Administrators can define specific password policy requirements and expiration settings to increase password strength and improve overall security for the main appliance.

These policies govern how users interact with their accounts, including how often they must rotate their credentials and how the system responds to unauthorized access attempts. By establishing clear rules for complexity and account behavior, you protect the integrity of your infrastructure data and discovery secrets..

Define the password policy

Configure the global requirements for all user accounts.

1. Navigate to Tools > Admins & Permissions > Password Profile.

2. Define the following policy settings:

   • Complexity: Set the Minimum password length and the minimum number of uppercase, numeric, and special characters.

   • Expiration: Configure the Password expiration timing to determine how long a credential remains valid.

   • Alerts: Enable User alerts to notify administrators a designated number of days before their password expires.

   • Account Locking: Specify the number of invalid login attempts allowed before an account is locked.

3. Click Save to enforce the rules.

Caution: Account Locking is a global setting that applies to all users, including superusers. Because the system cannot automatically unlock these accounts, ensure you have a second superuser created to assist if the primary admin is locked out.
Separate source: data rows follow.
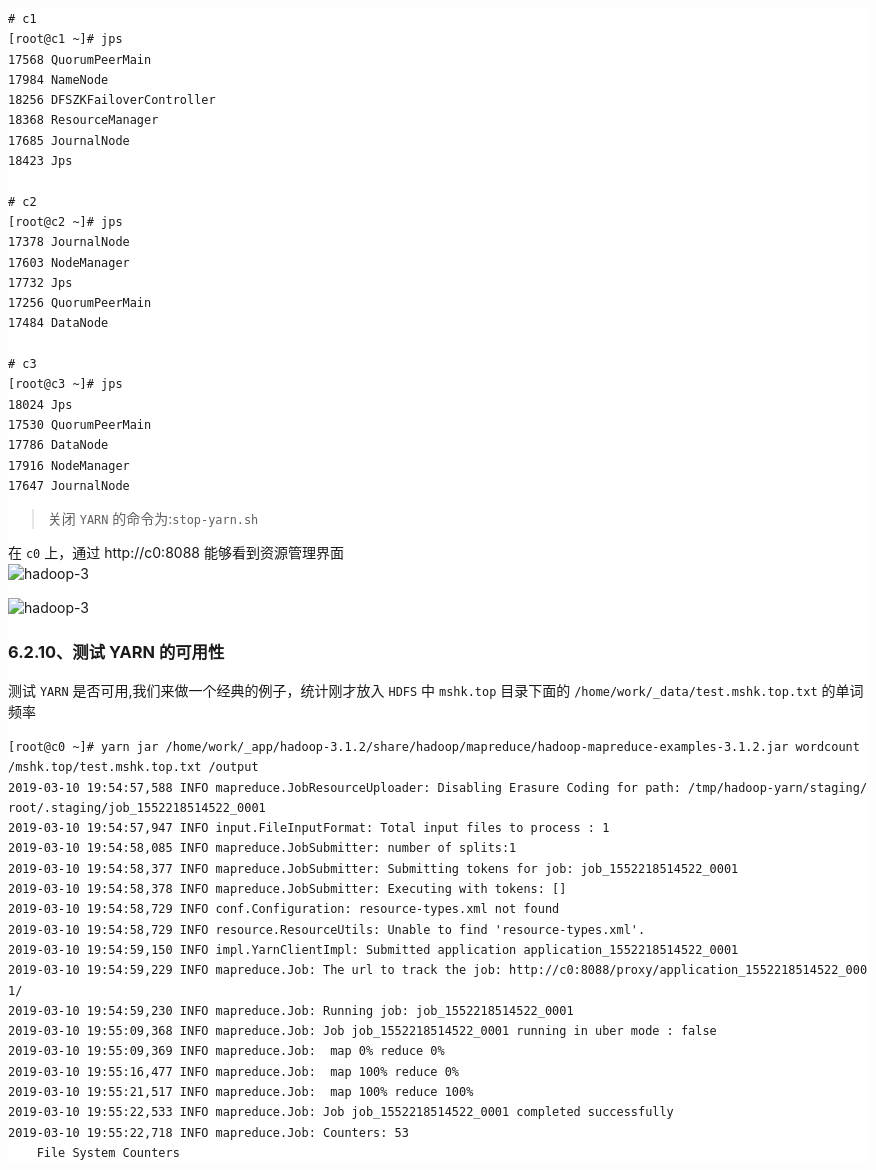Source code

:     # c1
    [root@c1 ~]# jps
    17568 QuorumPeerMain
    17984 NameNode
    18256 DFSZKFailoverController
    18368 ResourceManager
    17685 JournalNode
    18423 Jps
    
    # c2
    [root@c2 ~]# jps
    17378 JournalNode
    17603 NodeManager
    17732 Jps
    17256 QuorumPeerMain
    17484 DataNode
    
    # c3
    [root@c3 ~]# jps
    18024 Jps
    17530 QuorumPeerMain
    17786 DataNode
    17916 NodeManager
    17647 JournalNode

> 关闭 `YARN` 的命令为:`stop-yarn.sh`

在 `c0` 上，通过 http://c0:8088 能够看到资源管理界面  
![hadoop-3](https://img.mshk.top/2019-03-10-hadoop-3.png-2?imageView2/0/format/webp)

![hadoop-3](https://img.mshk.top/2019-03-10-hadoop-3.png-2?imageView2/0/format/webp)

### 6.2.10、测试 YARN 的可用性

测试 `YARN` 是否可用,我们来做一个经典的例子，统计刚才放入 `HDFS` 中 `mshk.top` 目录下面的 `/home/work/_data/test.mshk.top.txt` 的单词频率

    [root@c0 ~]# yarn jar /home/work/_app/hadoop-3.1.2/share/hadoop/mapreduce/hadoop-mapreduce-examples-3.1.2.jar wordcount /mshk.top/test.mshk.top.txt /output
    2019-03-10 19:54:57,588 INFO mapreduce.JobResourceUploader: Disabling Erasure Coding for path: /tmp/hadoop-yarn/staging/root/.staging/job_1552218514522_0001
    2019-03-10 19:54:57,947 INFO input.FileInputFormat: Total input files to process : 1
    2019-03-10 19:54:58,085 INFO mapreduce.JobSubmitter: number of splits:1
    2019-03-10 19:54:58,377 INFO mapreduce.JobSubmitter: Submitting tokens for job: job_1552218514522_0001
    2019-03-10 19:54:58,378 INFO mapreduce.JobSubmitter: Executing with tokens: []
    2019-03-10 19:54:58,729 INFO conf.Configuration: resource-types.xml not found
    2019-03-10 19:54:58,729 INFO resource.ResourceUtils: Unable to find 'resource-types.xml'.
    2019-03-10 19:54:59,150 INFO impl.YarnClientImpl: Submitted application application_1552218514522_0001
    2019-03-10 19:54:59,229 INFO mapreduce.Job: The url to track the job: http://c0:8088/proxy/application_1552218514522_0001/
    2019-03-10 19:54:59,230 INFO mapreduce.Job: Running job: job_1552218514522_0001
    2019-03-10 19:55:09,368 INFO mapreduce.Job: Job job_1552218514522_0001 running in uber mode : false
    2019-03-10 19:55:09,369 INFO mapreduce.Job:  map 0% reduce 0%
    2019-03-10 19:55:16,477 INFO mapreduce.Job:  map 100% reduce 0%
    2019-03-10 19:55:21,517 INFO mapreduce.Job:  map 100% reduce 100%
    2019-03-10 19:55:22,533 INFO mapreduce.Job: Job job_1552218514522_0001 completed successfully
    2019-03-10 19:55:22,718 INFO mapreduce.Job: Counters: 53
        File System Counters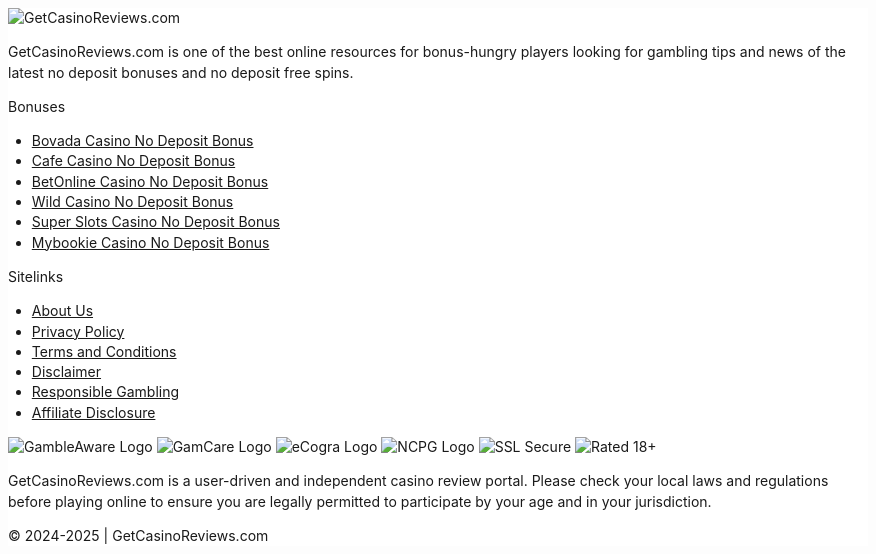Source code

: 
![GetCasinoReviews.com](/wp-content/uploads/2024/03/GCR-LOGO-WHITE.svg "GetCasinoReviews.com")

GetCasinoReviews.com is one of the best online resources for bonus-hungry players looking for gambling tips and news of the latest no deposit bonuses and no deposit free spins.

Bonuses

* [Bovada Casino No Deposit Bonus](https://getcasinoreviews.com/bonus/bovada-casino-no-deposit-bonus/)
* [Cafe Casino No Deposit Bonus](https://getcasinoreviews.com/bonus/cafe-casino-no-deposit-bonus/)
* [BetOnline Casino No Deposit Bonus](https://getcasinoreviews.com/bonus/betonline-casino-no-deposit-bonus/)
* [Wild Casino No Deposit Bonus](https://getcasinoreviews.com/bonus/wild-casino-no-deposit-bonus/)
* [Super Slots Casino No Deposit Bonus](https://getcasinoreviews.com/bonus/super-slots-casino-no-deposit-bonus/)
* [Mybookie Casino No Deposit Bonus](https://getcasinoreviews.com/bonus/mybookie-casino-no-deposit-bonus/)

Sitelinks

* [About Us](https://getcasinoreviews.com/about-us/)
* [Privacy Policy](https://getcasinoreviews.com/privacy-policy/)
* [Terms and Conditions](https://getcasinoreviews.com/terms-and-conditions/)
* [Disclaimer](https://getcasinoreviews.com/disclaimer/)
* [Responsible Gambling](https://getcasinoreviews.com/responsible-gambling/)
* [Affiliate Disclosure](https://getcasinoreviews.com/affiliate-disclosure/)

![GambleAware Logo](https://getcasinoreviews.com/wp-content/themes/gcr-core/assets/images/footer-1.svg "GambleAware Logo")
![GamCare Logo](https://getcasinoreviews.com/wp-content/themes/gcr-core/assets/images/footer-3.svg "GamCare Logo")
![eCogra Logo](https://getcasinoreviews.com/wp-content/themes/gcr-core/assets/images/footer-2.svg "eCogra Logo")
![NCPG Logo](https://getcasinoreviews.com/wp-content/themes/gcr-core/assets/images/footer-4.svg "NCPG Logo")
![SSL Secure](https://getcasinoreviews.com/wp-content/themes/gcr-core/assets/images/footer-5.svg "SSL Secure")
![Rated 18+](https://getcasinoreviews.com/wp-content/themes/gcr-core/assets/images/footer-6.svg "Rated 18+")

GetCasinoReviews.com is a user-driven and independent casino review portal. Please check your local laws and regulations before playing online to ensure you are legally permitted to participate by your age and in your jurisdiction.

© 2024-2025 | GetCasinoReviews.com
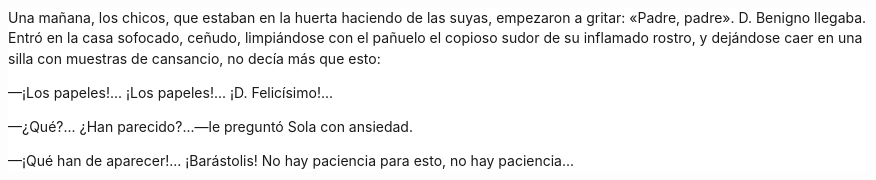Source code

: Una mañana, los chicos, que estaban en la huerta haciendo de las suyas,
empezaron a gritar: «Padre, padre». D. Benigno llegaba. Entró en la casa
sofocado, ceñudo, limpiándose con el pañuelo el copioso sudor de su inflamado
rostro, y dejándose caer en una silla con muestras de cansancio, no decía más
que esto:

—¡Los papeles!... ¡Los papeles!... ¡D. Felicísimo!...

—¿Qué?... ¿Han parecido?...—le preguntó Sola con ansiedad.

—¡Qué han de aparecer!... ¡Barástolis! No hay paciencia para esto, no hay
paciencia...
Manage user and account status

Monitor and manually adjust the security state of individual administrators.

1. Navigate to Tools > Admins & Permissions > Administrators.

2. Review the list to see the current password and account status for each user.

3. Perform the following administrative actions as needed:

   • Expire Password: Force a user to change their password upon their next login.

   • Exempt from Expiration: Allow specific service accounts or users to bypass the rotation policy.

   • Unlock Account: Restore access to a user who has exceeded the invalid login limit.

How policies affect users

Understand the automated workflows triggered by your security configuration.

• Password Expiration: * Users receive an alert prior to the expiration date.

  • If a user logs in with a valid but expired password, they are immediately prompted to create a new one before they can access the dashboard.

• Account Lockout: * Every failed login attempt with an invalid password counts toward the lockout threshold.

  • Once locked, the user sees a security alert upon login and must contact an administrator to have their account manually unlocked via the Administrators page.